This is a blog dedicated to a personal interpretation of political news of the day. I attempt to be as knowledgeable as possible before commenting and committing my thoughts to a day's communication.

Sunday, July 29, 2012

That Nation's Capital

During elections politicians focused on their potential to win, will say almost anything to influence their listeners that they represent the right person at the right time for the job.  The incumbent had his chance and as chance had it, solutions to problems that this candidate sees clear, simply eluded the current holder of the position in question.  All too often some of the promises represent a kind of political dynamite, far easier to enunciate than to implement.

Two days after Joe Clark was sworn in as prime minister of Canada in 1979 he announced his government's plans to move Canada's embassy from Tel Aviv to Jerusalem.  This was in fulfilment of a promise he had made during the election.  Quite the national and international fuss erupted; Canadian diplomats at what was then the Department of External Affairs anticipated a disaster in the making as Arab and Muslim countries' reaction.

Which would harm Canada's international reputation, since no country in the world other than Israel recognizes Jerusalem as the nation's capital, due to similar claims over "al Quds" by the Arab and Islamic world.  This is one of the most disputed territories in the world.  As far as Joe Clark was concerned, he felt it a legitimate move in recognition of the recent peace accord signed between Israel and Egypt.

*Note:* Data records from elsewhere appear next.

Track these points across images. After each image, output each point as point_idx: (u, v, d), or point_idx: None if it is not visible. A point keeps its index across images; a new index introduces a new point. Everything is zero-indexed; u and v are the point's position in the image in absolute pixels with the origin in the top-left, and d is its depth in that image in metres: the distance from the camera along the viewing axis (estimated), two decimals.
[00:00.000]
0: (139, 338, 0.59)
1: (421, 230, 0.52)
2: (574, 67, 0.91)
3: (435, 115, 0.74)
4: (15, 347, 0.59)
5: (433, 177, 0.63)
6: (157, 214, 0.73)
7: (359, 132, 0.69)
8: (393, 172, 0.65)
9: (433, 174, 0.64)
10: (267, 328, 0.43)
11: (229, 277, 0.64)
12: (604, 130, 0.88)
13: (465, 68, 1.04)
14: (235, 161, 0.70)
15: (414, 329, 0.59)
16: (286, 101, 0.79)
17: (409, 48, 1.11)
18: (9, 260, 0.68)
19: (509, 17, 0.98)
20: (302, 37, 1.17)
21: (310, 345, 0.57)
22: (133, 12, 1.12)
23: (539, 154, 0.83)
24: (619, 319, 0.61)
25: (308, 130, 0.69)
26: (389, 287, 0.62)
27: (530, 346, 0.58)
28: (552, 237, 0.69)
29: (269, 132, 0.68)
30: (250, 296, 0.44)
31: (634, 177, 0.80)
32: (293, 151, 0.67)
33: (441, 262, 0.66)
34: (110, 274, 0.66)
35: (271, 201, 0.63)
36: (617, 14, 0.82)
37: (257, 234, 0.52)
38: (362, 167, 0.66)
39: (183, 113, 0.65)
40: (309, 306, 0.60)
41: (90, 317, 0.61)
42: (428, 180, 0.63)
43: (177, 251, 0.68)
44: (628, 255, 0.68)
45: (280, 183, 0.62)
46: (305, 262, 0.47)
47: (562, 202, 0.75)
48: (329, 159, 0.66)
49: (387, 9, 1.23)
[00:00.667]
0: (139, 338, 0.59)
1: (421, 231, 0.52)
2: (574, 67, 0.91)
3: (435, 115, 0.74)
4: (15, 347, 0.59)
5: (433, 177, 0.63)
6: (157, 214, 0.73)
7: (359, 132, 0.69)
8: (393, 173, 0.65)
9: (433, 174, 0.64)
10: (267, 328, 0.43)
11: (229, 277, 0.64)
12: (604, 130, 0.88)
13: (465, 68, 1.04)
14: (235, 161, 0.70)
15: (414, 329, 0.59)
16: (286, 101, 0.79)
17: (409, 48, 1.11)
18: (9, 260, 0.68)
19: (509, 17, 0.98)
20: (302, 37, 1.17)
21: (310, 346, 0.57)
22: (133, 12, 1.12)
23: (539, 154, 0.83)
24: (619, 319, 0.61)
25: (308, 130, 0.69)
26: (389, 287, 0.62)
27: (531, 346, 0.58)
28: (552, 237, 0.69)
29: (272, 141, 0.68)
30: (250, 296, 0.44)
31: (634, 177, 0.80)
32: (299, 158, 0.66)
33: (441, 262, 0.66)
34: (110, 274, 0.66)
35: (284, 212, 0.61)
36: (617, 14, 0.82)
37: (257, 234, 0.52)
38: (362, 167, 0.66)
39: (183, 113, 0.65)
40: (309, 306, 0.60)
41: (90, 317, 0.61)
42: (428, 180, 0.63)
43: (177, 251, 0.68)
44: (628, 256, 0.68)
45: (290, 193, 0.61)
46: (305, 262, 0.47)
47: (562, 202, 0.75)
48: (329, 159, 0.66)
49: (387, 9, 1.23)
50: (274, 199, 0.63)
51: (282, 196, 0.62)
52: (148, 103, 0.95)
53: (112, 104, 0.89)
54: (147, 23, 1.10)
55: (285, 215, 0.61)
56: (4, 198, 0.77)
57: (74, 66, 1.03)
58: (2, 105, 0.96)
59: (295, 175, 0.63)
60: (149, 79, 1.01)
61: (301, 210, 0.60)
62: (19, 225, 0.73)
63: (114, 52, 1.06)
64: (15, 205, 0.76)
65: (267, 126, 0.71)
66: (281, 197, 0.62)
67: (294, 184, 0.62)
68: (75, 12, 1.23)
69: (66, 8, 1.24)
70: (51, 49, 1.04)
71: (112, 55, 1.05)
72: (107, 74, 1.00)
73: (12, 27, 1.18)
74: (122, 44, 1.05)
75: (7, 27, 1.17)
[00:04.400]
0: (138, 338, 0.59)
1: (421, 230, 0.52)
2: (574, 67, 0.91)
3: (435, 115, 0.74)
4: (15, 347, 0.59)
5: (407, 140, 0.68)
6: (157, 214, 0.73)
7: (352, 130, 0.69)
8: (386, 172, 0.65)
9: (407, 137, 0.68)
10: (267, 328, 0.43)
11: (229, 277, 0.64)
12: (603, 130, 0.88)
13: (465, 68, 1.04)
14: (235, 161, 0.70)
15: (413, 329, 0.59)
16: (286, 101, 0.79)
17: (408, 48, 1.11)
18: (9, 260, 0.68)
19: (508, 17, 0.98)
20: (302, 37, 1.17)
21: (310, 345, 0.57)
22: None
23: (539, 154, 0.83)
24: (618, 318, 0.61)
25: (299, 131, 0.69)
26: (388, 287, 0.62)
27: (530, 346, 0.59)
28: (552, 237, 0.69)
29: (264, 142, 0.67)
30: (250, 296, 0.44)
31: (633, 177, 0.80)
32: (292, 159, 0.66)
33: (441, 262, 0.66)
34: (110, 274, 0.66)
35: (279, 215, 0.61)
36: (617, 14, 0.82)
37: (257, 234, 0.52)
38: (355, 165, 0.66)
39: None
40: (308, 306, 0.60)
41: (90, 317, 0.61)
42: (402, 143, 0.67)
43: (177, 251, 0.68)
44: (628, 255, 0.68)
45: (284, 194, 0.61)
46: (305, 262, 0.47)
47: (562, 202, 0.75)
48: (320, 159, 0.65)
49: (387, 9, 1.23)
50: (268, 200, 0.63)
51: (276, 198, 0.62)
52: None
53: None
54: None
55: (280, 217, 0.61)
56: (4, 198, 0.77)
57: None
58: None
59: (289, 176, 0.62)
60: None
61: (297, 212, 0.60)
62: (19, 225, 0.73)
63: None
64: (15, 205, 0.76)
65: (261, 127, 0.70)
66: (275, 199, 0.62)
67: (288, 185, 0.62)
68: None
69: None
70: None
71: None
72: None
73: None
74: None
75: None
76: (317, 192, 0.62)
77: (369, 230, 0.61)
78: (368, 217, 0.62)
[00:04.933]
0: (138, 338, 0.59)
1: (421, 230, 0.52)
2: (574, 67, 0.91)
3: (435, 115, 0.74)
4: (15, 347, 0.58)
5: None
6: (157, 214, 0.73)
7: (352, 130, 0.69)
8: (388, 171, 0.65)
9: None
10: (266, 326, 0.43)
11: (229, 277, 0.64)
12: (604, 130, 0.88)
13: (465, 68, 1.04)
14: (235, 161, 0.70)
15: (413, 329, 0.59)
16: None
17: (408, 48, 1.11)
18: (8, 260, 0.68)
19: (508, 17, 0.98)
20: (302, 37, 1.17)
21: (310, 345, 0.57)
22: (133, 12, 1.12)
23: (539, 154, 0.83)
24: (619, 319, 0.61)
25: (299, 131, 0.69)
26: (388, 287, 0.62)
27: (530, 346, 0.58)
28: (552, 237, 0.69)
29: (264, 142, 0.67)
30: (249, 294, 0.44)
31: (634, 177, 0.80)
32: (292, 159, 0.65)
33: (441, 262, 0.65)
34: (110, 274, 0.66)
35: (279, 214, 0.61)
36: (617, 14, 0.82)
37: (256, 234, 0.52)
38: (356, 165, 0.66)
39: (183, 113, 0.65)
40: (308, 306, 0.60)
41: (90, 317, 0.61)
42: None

He was soon enough brought up short in his perception when the Egyptian ambassador to Canada stated: "This move by Canada is going to put lots of obstacles and spill gas on the existing flames, which is not going to help the peace settlement in the area", according to Hassan Fahmy.  The Government of Canada realized, belatedly, the penalties involved in proceeding: the loss of oil imports, international contracts and credibility.

If the United States were indeed to move its embassy to Jerusalem, a different kind of reaction would result.  It has much less to lose than Canada did thirty years ago.  It has the kind of international authority that Canada has never had.  Although the United Nations does not recognize and will not recognize Jerusalem as Israel's capital thanks to the influence of the Arab/Muslim bloc, the United States could act unilaterally. 

In doing so, it could move its support for and relationship with Israel beyond dispute.

It would also have the effect of encouraging other countries - although they would likely represent a handful of the international community - of finally recognizing Israel's heritage and place in the Middle East.  All other Arab and Muslim countries have their capitals, and no one disputes them or challenges them for that right to declare their capitals. 

The current Conservative-led Government of Canada has been refreshingly forthright in its support for the State of Israel and the people of Israel.  It has defended its right to exist in the Middle East, and its right to respond to forceful violence to protect itself and its people.  Prime Minister Stephen Harper and his Cabinet have all stated their support for Israel, despite claims of alienating its neighbours.

Canada has traditionally, conventionally, followed in the footsteps of the United States in the international arena, as a neighbour, a trading partner, and an ally.  Perhaps it hadn't yet occurred to Prime Minister Harper to make the leap, and initiate a focus within the international community on Israel's right to declare its capital.  It's possible that were the United States to do so, Canada would follow, in solidarity with both the U.S. and Israel.

When Jerusalem was under the control of other Middle East countries not all people representing different ethnicities and religions were permitted to access their historical, treasured places of worship; Jews were forbidden to approach what the Arabs claim to be their third-most-sacred place, and what Jews declare to represent the most sacred and treasured symbol of their heritage: The Temple Mount.

In 1995 the United States passed a law acknowledging Jerusalem as the capital of Israel, paving the way for the U.S. embassy to move there from Tel Aviv.  Since then a succession of presidents has side-lined the issue by signing waivers in suspension of that law.  On his current visit to Israel, challenger for the presidential election, Republican Mitt Romney spoke of Jerusalem as Israel's capital, pledging to move the U.S. embassy if he became president.

"A nation has the capacity to choose its own capital city, and Jerusalem is Israel's capital.  I think it's long been the policy to ultimately have our embassy in the nation's capital of Jerusalem", he said in an interview with CNN.